So, of course, could investment in more vocational and technical education, which Reeves also recommends. Getting more men into the health and education professions would also be a good thing for their economic prospects. And it’s not ideal that boys don’t have male role models in the classroom or that men make up most of the substance abusers while women make up most of the substance-abuse counselors.
When it comes to family, Reeves suggests that we, as a society, should try to create a father-child bond independent of whether the father lives with or has a relationship with the mother. How, exactly, are we supposed to do this? To be sure, anything that can be done to encourage fatherly involvement would be a positive. Giving fathers credit for spending time with their kids in lieu of some child support might be worth trying.

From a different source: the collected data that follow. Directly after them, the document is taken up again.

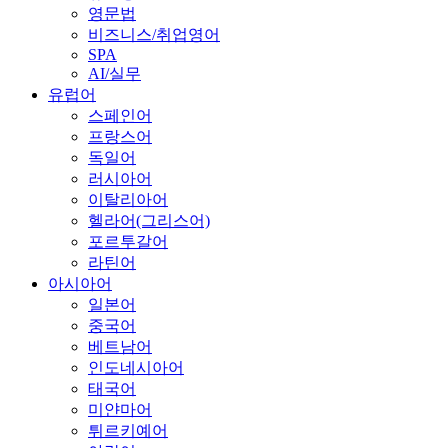
영문법
비즈니스/취업영어
SPA
AI/실무
유럽어
스페인어
프랑스어
독일어
러시아어
이탈리아어
헬라어(그리스어)
포르투갈어
라틴어
아시아어
일본어
중국어
베트남어
인도네시아어
태국어
미얀마어
튀르키예어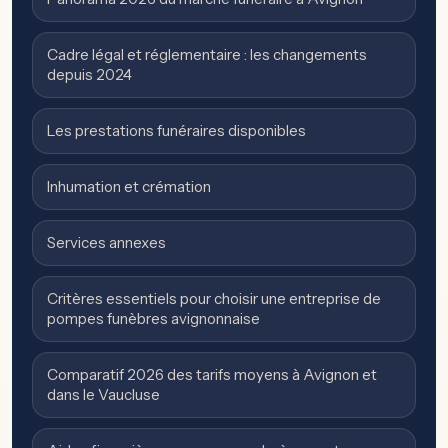
Cadre légal et réglementaire : les changements
depuis 2024
Les prestations funéraires disponibles
Inhumation et crémation
Services annexes
Critères essentiels pour choisir une entreprise de
pompes funèbres avignonnaise
Comparatif 2026 des tarifs moyens à Avignon et
dans le Vaucluse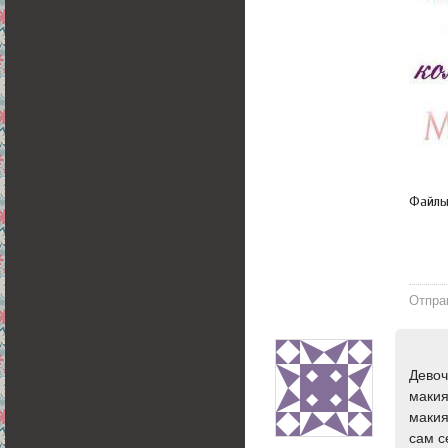
Файл
Отпра
Девоч
макия
макия
сам с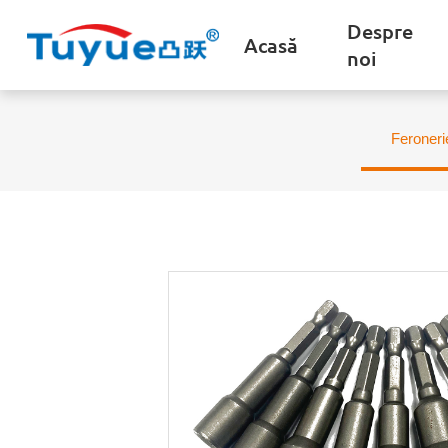
Despre
Acasă
noi
Feroneri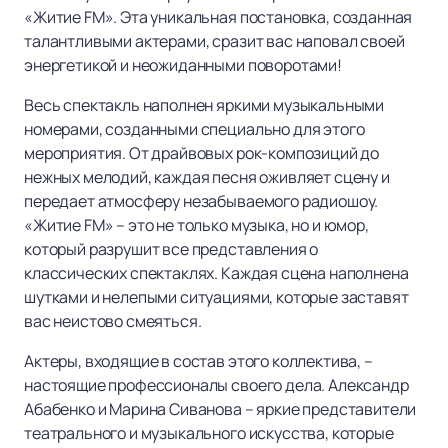
«Житие FM». Эта уникальная постановка, созданная
талантливыми актерами, сразит вас наповал своей
энергетикой и неожиданными поворотами!
Весь спектакль наполнен яркими музыкальными
номерами, созданными специально для этого
мероприятия. От драйвовых рок-композиций до
нежных мелодий, каждая песня оживляет сцену и
передает атмосферу незабываемого радиошоу.
«Житие FM» – это не только музыка, но и юмор,
который разрушит все представления о
классических спектаклях. Каждая сцена наполнена
шутками и нелепыми ситуациями, которые заставят
вас неистово смеяться.
Актеры, входящие в состав этого коллектива, –
настоящие профессионалы своего дела. Александр
Абабенко и Марина Сиванова – яркие представители
театрального и музыкального искусства, которые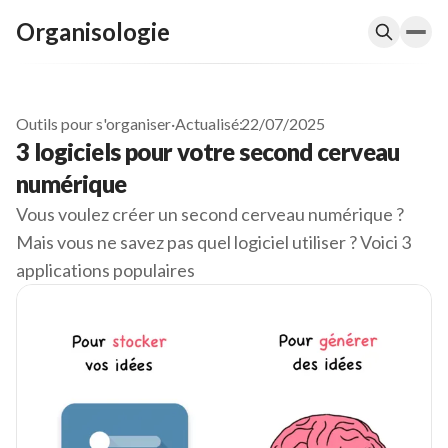
Organisologie
Outils pour s'organiser
·
Actualisé:
22/07/2025
3 logiciels pour votre second cerveau
numérique
Vous voulez créer un second cerveau numérique ?
Mais vous ne savez pas quel logiciel utiliser ? Voici 3
applications populaires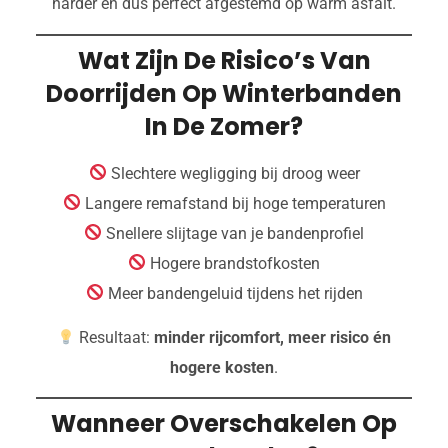
harder en dus perfect afgestemd op warm asfalt.
Wat Zijn De Risico’s Van
Doorrijden Op Winterbanden
In De Zomer?
Slechtere wegligging bij droog weer
Langere remafstand bij hoge temperaturen
Snellere slijtage van je bandenprofiel
Hogere brandstofkosten
Meer bandengeluid tijdens het rijden
Resultaat:
minder rijcomfort, meer risico én
hogere kosten
.
Wanneer Overschakelen Op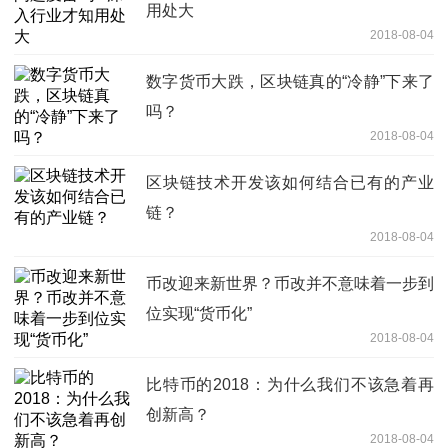
用处大
2018-08-04
数字货币大跌，区块链真的“冷静”下来了
吗？
2018-08-04
区块链技术开发该如何结合已有的产业
链？
2018-08-04
币改迎来新世界？币改并不意味着一步到
位实现“货币化”
2018-08-04
比特币的2018：为什么我们不该急着再
创新高？
2018-08-04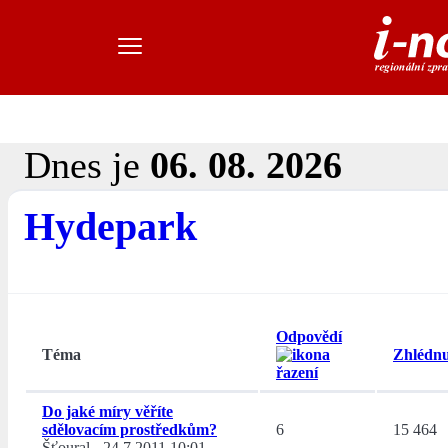
Dnes je
06. 08. 2026
Hydepark
Odpovědí
Téma
Zhlédnu
Do jaké míry věříte
sdělovacím prostředkům?
6
15 464
Šťoural
-
24.7.2011 10:01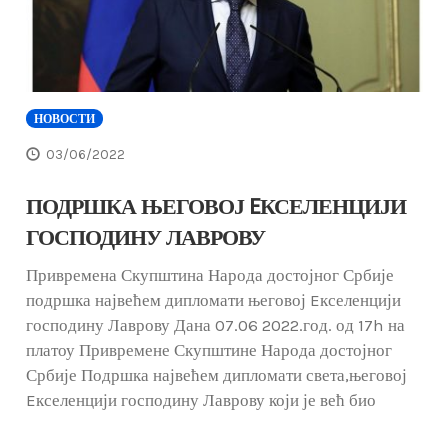
НОВОСТИ
03/06/2022
ПОДРШКА ЊЕГОВОЈ EКСЕЛЕНЦИЈИ
ГОСПОДИНУ ЛАВРОВУ
Привремена Скупштина Народа достојног Србије
подршка највећем дипломати његовој Eкселенцији
господину Лаврову Дана 07.06 2022.год. од 17h на
платоу Привремене Скупштине Народа достојног
Србије Подршка највећем дипломати света,његовој
Eкселенцији господину Лаврову који је већ био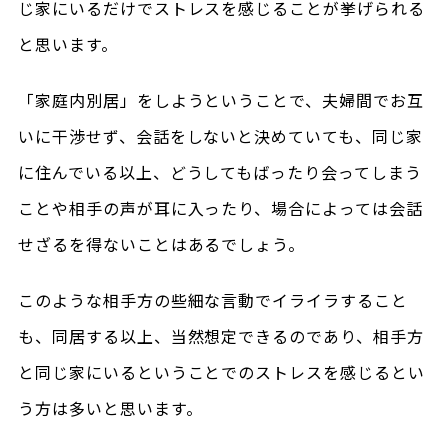
じ家にいるだけでストレスを感じることが挙げられる
と思います。
「家庭内別居」をしようということで、夫婦間でお互
いに干渉せず、会話をしないと決めていても、同じ家
に住んでいる以上、どうしてもばったり会ってしまう
ことや相手の声が耳に入ったり、場合によっては会話
せざるを得ないことはあるでしょう。
このような相手方の些細な言動でイライラすること
も、同居する以上、当然想定できるのであり、相手方
と同じ家にいるということでのストレスを感じるとい
う方は多いと思います。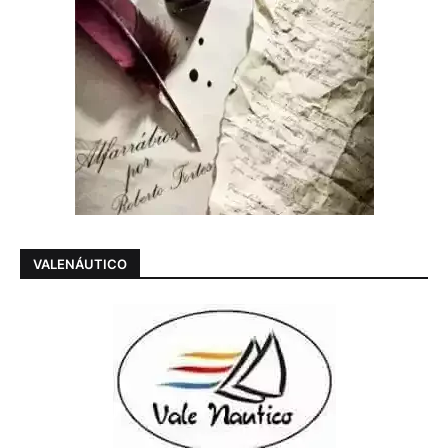
VALENÁUTICO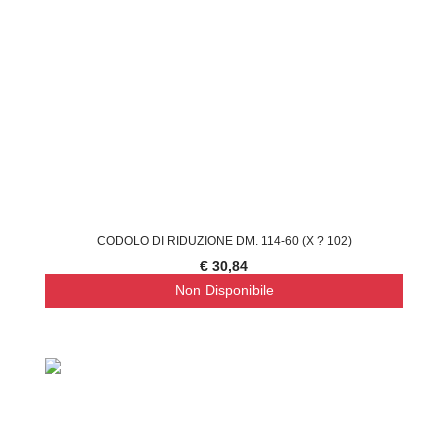
CODOLO DI RIDUZIONE DM. 114-60 (X ? 102)
€ 30,84
Non Disponibile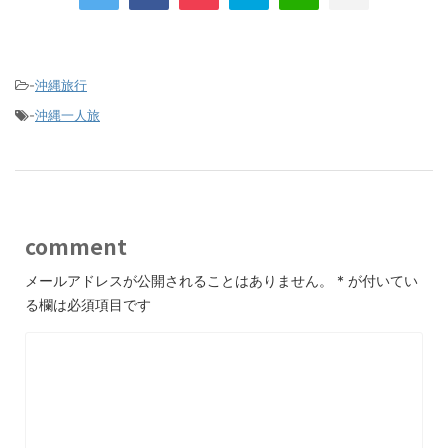
-
沖縄旅行
-
沖縄一人旅
comment
メールアドレスが公開されることはありません。
*
が付いてい
る欄は必須項目です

The problem of how to re-create the role that men played in families and communities before the sexual revolution and before out-of-wedlock childbearing became the norm is not an easy one to solve. And I don’t know any conservatives who think it is. Reeves is right to recognize (as many of his colleagues do not) that the loss of the man’s role in the family has played an enormous part in this crisis. But his claims that conservatives want to keep women barefoot and pregnant or deny them recently available career opportunities are sheer caricature. Even Senator Josh Hawley, whom Reeves cites repeatedly as someone who wants to “restore traditional gender roles and relationships,” is married to a high-powered lawyer arguing cases in front of the Supreme Court. Exactly what does Reeves think conservatives have in mind?
It is not easy to be a centrist these days, particularly on issues as heated as gender roles. But neither is it all that easy to be a conservative, watching as centrists adopt your side’s ideas while throwing their originators under the bus.